__QUOTED PASSAGE__:
━━━━━━━━━━

The politics of parroting

In a campaign speech last May, former Sen. John Edwards (D-N.C.) made headlines for his criticism of the term War on Terror. “It’s a bumper sticker, not a plan,” he said.

The presidential candidate had come up with a catchy nugget. Maybe he even thought his catchphrase would make a pretty good bumper sticker.

Former Massachusetts Gov. Mitt Romney (R), also a White House hopeful, didn’t seem to think so. In fact, he was so outraged at Edwards’s fender folly that he returned with his own bumper-worthy tagline: “The War on Terror is NOT a bumper sticker.”

While the two candidates may not see eye to eye on the global war on terrorism, they might agree on a more basic political reality: When campaigning, everything is a bumper sticker.

The simplistic campaign slogan has always had a front seat in American politics. Ulysses S. Grant won reelection in 1872 with “Grant Us Another Term.” Herbert Hoover rode into the White House in 1928 with the promise of “A Chicken in Every Pot. A Car in Every Garage.” In 1952, supporters of the Draft Eisenhower movement sported “I Like Ike” buttons. Four years later? “I Still Like Ike.”

 As candidates head into the 2008 election, the modern-day campaign slogan looks no different from those of old. Which might be best explained by another timeless slogan: If it ain’t broke, don’t fix it.

“I’m in to win” was the phrase that Sen. Hillary Rodham Clinton (D-N.Y.) used in January to open her presidential campaign. Edwards opted for alliteration rather than rhyme for his campaign tagline: “Tomorrow begins today.” Former Arkansas Gov. Mike Huckabee (R) is hoping his “Give Hope another chance” slogan sticks — that’s hope as in Hope, Ark. If that reference requires too much thought, Huckabee’s camp has a rather elementary fallback: “I heart Huckabee,” which really is a bumper sticker.

Romney retooled a popular Howard Deanism when the Republican candidate recently said: “I represent the Republican wing of the Republican Party.” Dean had received wild responses when he told supporters in 2003 he represented the “Democratic wing of the Democratic Party.”

But Dean can’t really take offense at Romney’s rip-off; Dean himself swiped the line from its original user: the late Minnesota Sen. Paul Wellstone (D).

━━━━━━━━━━

__PROBLEM SET__:
(1) In the article on campaign slogans, who first used the "Democratic wing of the Democratic Party" line that Dean later borrowed?
(2) Write a continuation of the article on campaign slogans, starting after its final sentence.

━━━━━━━━━━

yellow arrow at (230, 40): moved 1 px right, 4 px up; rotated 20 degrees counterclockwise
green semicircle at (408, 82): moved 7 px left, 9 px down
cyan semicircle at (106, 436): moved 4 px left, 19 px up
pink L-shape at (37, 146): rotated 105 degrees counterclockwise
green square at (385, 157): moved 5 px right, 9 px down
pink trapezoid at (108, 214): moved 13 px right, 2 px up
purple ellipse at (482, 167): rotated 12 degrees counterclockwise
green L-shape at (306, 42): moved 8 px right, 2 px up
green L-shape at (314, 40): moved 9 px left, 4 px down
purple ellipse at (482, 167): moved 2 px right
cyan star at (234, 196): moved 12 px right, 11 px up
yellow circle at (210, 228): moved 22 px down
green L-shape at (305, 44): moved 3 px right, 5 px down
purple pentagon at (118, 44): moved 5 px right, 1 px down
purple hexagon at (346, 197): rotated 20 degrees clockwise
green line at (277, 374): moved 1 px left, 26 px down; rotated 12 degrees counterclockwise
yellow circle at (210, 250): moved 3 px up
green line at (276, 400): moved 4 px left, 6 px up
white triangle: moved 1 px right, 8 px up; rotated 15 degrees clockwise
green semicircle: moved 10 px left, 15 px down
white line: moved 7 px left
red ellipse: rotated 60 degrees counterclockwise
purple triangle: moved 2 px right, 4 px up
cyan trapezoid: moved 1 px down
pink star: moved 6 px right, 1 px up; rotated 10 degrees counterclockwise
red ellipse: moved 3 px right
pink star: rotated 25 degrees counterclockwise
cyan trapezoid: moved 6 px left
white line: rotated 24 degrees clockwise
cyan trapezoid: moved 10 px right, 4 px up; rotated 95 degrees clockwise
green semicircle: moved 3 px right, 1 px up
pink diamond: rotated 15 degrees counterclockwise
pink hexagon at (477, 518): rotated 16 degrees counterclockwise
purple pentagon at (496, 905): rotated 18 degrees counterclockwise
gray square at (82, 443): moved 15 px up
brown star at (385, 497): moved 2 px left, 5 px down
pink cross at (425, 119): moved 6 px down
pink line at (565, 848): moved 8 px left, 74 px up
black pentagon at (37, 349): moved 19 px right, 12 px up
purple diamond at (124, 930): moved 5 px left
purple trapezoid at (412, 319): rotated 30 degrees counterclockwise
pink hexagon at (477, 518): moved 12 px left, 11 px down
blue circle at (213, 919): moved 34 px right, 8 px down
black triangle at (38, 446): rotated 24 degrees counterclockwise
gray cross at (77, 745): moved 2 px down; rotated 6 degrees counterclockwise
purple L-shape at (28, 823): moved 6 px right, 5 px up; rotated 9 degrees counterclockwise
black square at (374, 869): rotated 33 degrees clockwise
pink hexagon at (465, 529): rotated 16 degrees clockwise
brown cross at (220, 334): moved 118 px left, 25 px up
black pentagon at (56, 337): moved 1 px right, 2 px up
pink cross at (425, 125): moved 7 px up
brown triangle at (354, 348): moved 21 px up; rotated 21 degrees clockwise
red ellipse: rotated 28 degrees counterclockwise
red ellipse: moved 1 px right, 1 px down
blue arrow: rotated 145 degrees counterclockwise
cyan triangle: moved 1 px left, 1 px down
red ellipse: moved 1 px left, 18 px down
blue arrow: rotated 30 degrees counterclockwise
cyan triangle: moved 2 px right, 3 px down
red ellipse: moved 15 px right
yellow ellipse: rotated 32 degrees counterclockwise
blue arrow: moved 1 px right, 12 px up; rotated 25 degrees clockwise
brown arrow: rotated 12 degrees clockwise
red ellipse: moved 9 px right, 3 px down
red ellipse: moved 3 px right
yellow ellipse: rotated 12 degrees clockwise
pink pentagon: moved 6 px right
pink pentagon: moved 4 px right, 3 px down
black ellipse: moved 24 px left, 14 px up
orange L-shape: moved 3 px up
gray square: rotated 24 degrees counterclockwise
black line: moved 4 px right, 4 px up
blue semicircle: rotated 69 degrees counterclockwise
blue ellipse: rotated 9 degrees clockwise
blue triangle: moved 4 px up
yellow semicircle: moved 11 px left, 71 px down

━━━━━━━━━━

__YOUR WRITTEN ANSWERS__:
(1) The late Minnesota Sen. Paul Wellstone (D).

(2)
“You can’t say anything new,” says George Lakoff, a professor of linguistics and cognitive science at UC-Berkeley who studies the differences in language between conservatives and liberals. “The sound bite must be something [voters] already know, or so simpleminded that it doesn’t say anything.

Lakoff says even Sen. Barack Obama (D-Ill.), whom he describes as “the most articulate candidate we’ve had in ages,” is guilty of parroting a few bumper-sticker lines.

“ ‘I’m for change’?” Lakoff mocks. “What the hell does that mean?”

Oh, the audacity of it all.

But such taglines can seem boring, if not trite. That may be why the real meat-and-potatoes of campaign sound bites arrives in the form of the attack slogan. Campaign strategists, those political advertising gurus, spend entire careers searching for that perfect turn of phrase, the one that props their candidate up — or, better yet, knocks the opponent down.

The Clinton campaign tried some sound-bite jujitsu recently, cutting the senator’s opponents down for cutting her down. They ran a Web ad with the tagline “The Politics of Pile-On,” showing her Democratic rivals ganging up on Clinton at a debate. Not to be outdone, the Edwards camp returned fire, attacking Clinton for perceived double-answers during the same debate with its ad, entitled “The Politics of Parsing.”

If only some candidate could espouse the politics of hope.

Of course, the best political one-liners encapsulate a campaign’s or candidate’s entire political philosophy — real or perceived. Sound hard to do in just one line?

During the 2004 presidential election, Republicans succeeded in categorizing Democratic nominee John Kerry with just two words: “Flip” and “flop.”

“What [‘flip-flop’] says in the context of conservatism is ‘This guy has no backbone, he has no morality.’ ” says Lakoff. “If you’re flip-flopping you can’t be moral, you can’t be decisive. And in a war you’re supposed to be decisive. Not only that, but you’re weak. So it says all of those things at once.”

Repeat the label enough times, in enough campaign ads, presidential debates and pan shots of chanting crowds at the Republican National Convention, and that impression will likely stick, regardless of merit.

A Pew Center poll taken in September of 2004, following the Republican National Convention, showed that 53 percent of voters believed Kerry “changes his mind too much.” Those polled felt President Bush was more likely to take a stand than Kerry, and that the phrase “strong leader” applied to Bush more than Kerry.

If a damning label can be applied to an entire party, rather than just an individual candidate, so much the better.

Remember all those “defeatocrats” who wanted to “cut and run” from the war in Iraq?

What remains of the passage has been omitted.